[DATA EXTRACTS — start]

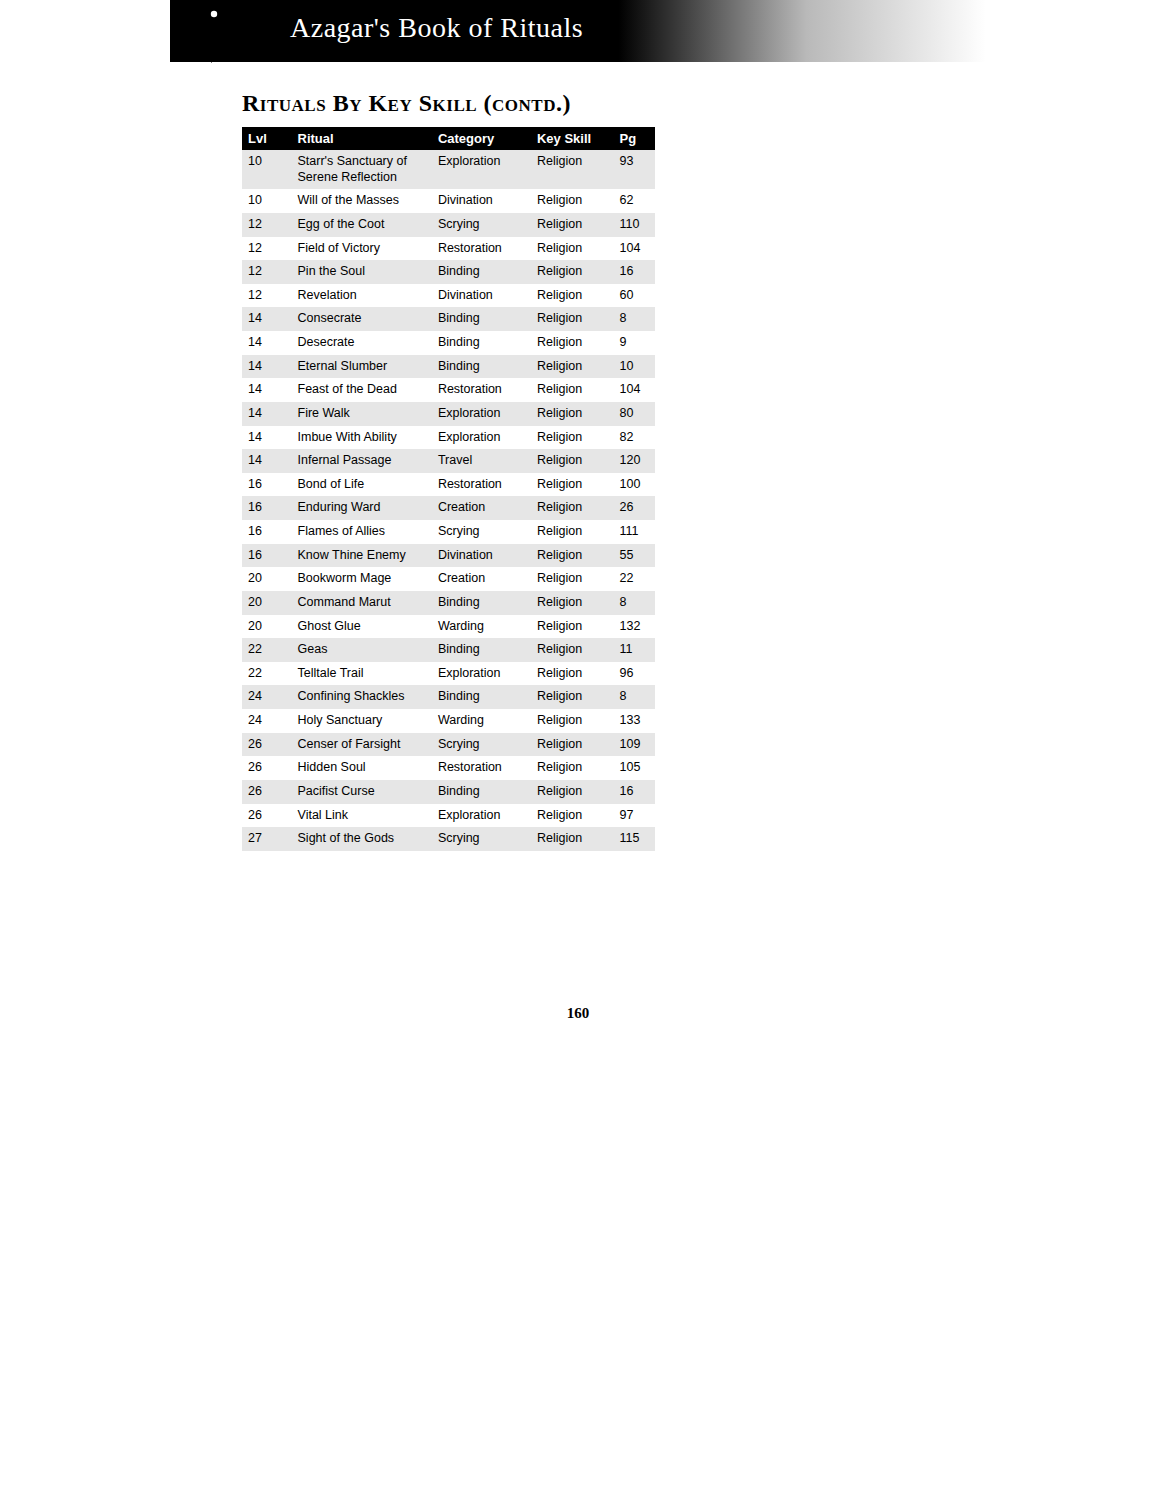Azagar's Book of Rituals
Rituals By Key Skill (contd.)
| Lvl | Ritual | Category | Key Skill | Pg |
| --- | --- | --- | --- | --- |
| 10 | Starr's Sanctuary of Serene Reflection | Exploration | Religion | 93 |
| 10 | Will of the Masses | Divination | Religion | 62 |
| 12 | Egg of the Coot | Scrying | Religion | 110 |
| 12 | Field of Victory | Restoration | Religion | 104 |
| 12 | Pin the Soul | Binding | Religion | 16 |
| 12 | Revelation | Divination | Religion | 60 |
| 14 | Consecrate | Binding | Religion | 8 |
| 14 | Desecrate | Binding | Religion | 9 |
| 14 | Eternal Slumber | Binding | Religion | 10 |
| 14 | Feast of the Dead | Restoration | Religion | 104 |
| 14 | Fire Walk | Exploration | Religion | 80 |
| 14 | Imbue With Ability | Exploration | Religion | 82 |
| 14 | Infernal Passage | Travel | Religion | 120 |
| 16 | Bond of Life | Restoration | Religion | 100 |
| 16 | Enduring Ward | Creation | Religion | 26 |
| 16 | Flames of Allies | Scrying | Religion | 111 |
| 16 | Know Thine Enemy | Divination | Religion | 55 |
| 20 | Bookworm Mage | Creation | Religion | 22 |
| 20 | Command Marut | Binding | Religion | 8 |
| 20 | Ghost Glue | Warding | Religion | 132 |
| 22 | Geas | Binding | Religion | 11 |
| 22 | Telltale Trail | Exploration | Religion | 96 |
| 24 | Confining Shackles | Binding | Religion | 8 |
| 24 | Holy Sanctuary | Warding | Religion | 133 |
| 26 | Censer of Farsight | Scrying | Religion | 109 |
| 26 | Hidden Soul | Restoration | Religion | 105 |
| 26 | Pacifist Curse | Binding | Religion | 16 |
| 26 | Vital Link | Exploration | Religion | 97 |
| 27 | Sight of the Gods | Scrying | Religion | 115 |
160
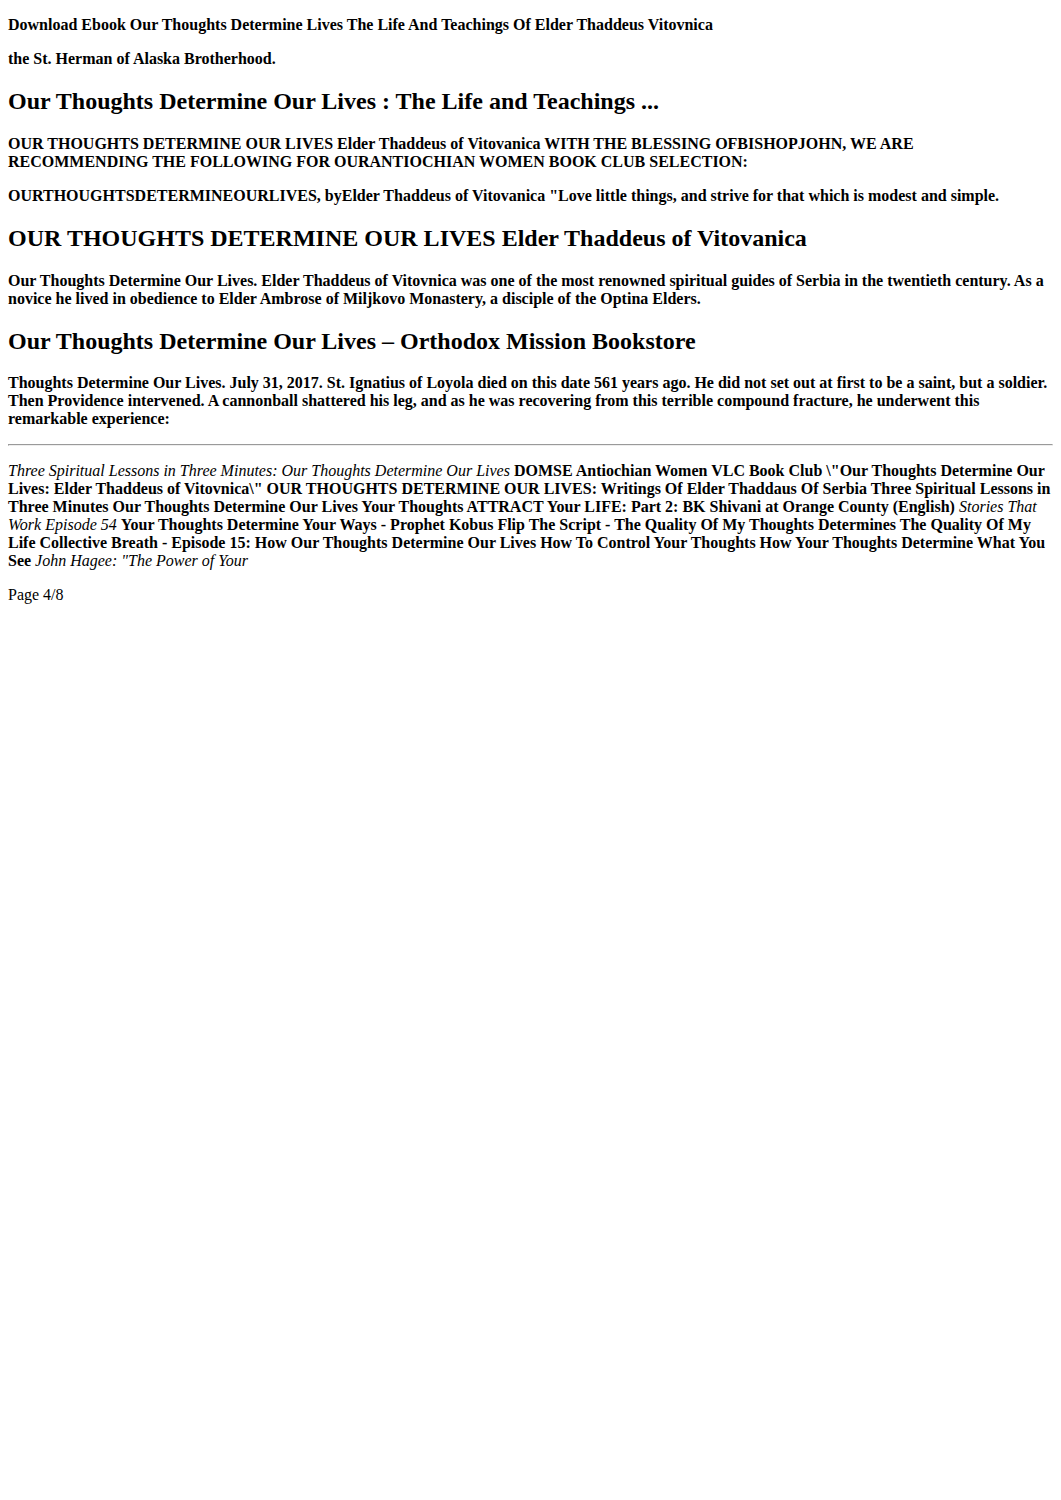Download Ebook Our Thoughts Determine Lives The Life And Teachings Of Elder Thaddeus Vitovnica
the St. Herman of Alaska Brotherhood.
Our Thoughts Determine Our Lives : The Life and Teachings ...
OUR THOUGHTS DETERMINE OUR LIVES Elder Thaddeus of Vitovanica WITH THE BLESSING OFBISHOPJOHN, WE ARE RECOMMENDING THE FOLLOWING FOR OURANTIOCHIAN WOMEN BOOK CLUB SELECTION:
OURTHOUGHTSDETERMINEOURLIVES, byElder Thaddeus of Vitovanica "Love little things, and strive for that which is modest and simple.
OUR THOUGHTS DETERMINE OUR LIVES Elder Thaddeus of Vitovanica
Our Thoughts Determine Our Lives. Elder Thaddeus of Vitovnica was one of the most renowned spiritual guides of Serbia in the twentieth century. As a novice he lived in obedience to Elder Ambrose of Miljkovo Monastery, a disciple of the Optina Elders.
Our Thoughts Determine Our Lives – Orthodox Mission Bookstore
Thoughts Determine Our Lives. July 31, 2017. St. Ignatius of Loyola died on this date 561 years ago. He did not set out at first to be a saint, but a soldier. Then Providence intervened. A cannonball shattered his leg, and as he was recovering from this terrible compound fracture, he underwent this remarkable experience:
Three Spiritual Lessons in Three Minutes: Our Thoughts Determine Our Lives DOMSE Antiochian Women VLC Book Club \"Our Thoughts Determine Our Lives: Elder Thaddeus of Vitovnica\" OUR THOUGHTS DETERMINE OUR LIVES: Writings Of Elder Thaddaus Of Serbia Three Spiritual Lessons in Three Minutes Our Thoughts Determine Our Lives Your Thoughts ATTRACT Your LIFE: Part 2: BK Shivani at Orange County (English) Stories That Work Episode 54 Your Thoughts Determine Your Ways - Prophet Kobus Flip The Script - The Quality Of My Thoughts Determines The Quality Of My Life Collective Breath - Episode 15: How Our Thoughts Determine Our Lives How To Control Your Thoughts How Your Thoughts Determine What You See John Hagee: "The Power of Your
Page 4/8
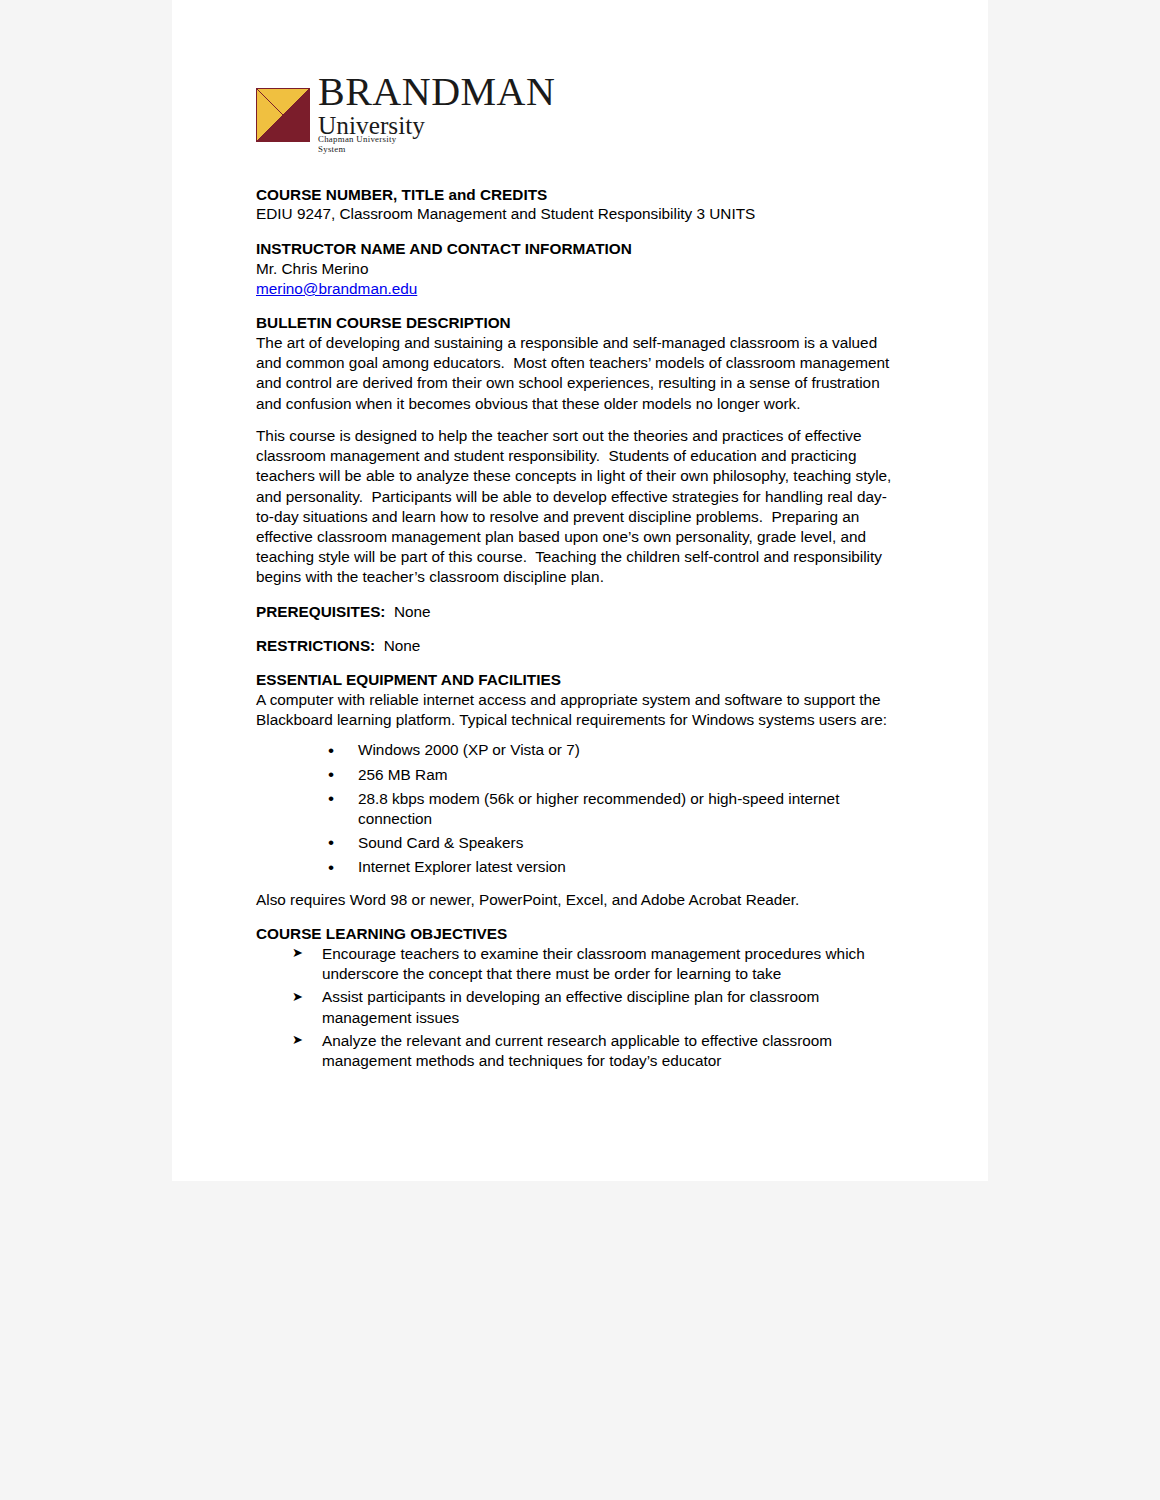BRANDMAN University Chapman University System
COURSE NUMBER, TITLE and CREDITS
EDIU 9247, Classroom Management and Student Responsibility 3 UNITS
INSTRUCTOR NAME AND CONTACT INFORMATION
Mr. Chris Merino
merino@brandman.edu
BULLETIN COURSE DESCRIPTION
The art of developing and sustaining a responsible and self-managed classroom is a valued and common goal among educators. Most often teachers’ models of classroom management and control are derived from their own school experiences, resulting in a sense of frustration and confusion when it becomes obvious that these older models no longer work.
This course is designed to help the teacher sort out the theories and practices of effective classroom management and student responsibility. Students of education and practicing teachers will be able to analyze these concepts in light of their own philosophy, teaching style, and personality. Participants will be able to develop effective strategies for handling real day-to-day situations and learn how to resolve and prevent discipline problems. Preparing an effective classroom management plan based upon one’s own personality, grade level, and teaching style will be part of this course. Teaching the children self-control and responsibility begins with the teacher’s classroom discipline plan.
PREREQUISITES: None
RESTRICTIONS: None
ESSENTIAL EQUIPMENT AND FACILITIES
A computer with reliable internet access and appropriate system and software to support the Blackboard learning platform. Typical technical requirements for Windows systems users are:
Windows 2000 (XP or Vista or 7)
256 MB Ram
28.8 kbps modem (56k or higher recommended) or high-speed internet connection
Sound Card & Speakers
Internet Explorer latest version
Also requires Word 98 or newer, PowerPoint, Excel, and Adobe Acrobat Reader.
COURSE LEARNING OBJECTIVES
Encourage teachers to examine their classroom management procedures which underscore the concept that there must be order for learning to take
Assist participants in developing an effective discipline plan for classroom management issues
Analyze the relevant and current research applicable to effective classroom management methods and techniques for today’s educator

[DATA EXTRACTS — finish]

◆ ACTIVITY ◆
Omit the pictures. Print, word for word, the lines from the beginning of the entries above through the line that holds "Religion | 109 |".

◆ PROBLEM SOLUTION ◆
Azagar's Book of Rituals
Rituals By Key Skill (contd.)
| Lvl | Ritual | Category | Key Skill | Pg |
| --- | --- | --- | --- | --- |
| 10 | Starr's Sanctuary of Serene Reflection | Exploration | Religion | 93 |
| 10 | Will of the Masses | Divination | Religion | 62 |
| 12 | Egg of the Coot | Scrying | Religion | 110 |
| 12 | Field of Victory | Restoration | Religion | 104 |
| 12 | Pin the Soul | Binding | Religion | 16 |
| 12 | Revelation | Divination | Religion | 60 |
| 14 | Consecrate | Binding | Religion | 8 |
| 14 | Desecrate | Binding | Religion | 9 |
| 14 | Eternal Slumber | Binding | Religion | 10 |
| 14 | Feast of the Dead | Restoration | Religion | 104 |
| 14 | Fire Walk | Exploration | Religion | 80 |
| 14 | Imbue With Ability | Exploration | Religion | 82 |
| 14 | Infernal Passage | Travel | Religion | 120 |
| 16 | Bond of Life | Restoration | Religion | 100 |
| 16 | Enduring Ward | Creation | Religion | 26 |
| 16 | Flames of Allies | Scrying | Religion | 111 |
| 16 | Know Thine Enemy | Divination | Religion | 55 |
| 20 | Bookworm Mage | Creation | Religion | 22 |
| 20 | Command Marut | Binding | Religion | 8 |
| 20 | Ghost Glue | Warding | Religion | 132 |
| 22 | Geas | Binding | Religion | 11 |
| 22 | Telltale Trail | Exploration | Religion | 96 |
| 24 | Confining Shackles | Binding | Religion | 8 |
| 24 | Holy Sanctuary | Warding | Religion | 133 |
| 26 | Censer of Farsight | Scrying | Religion | 109 |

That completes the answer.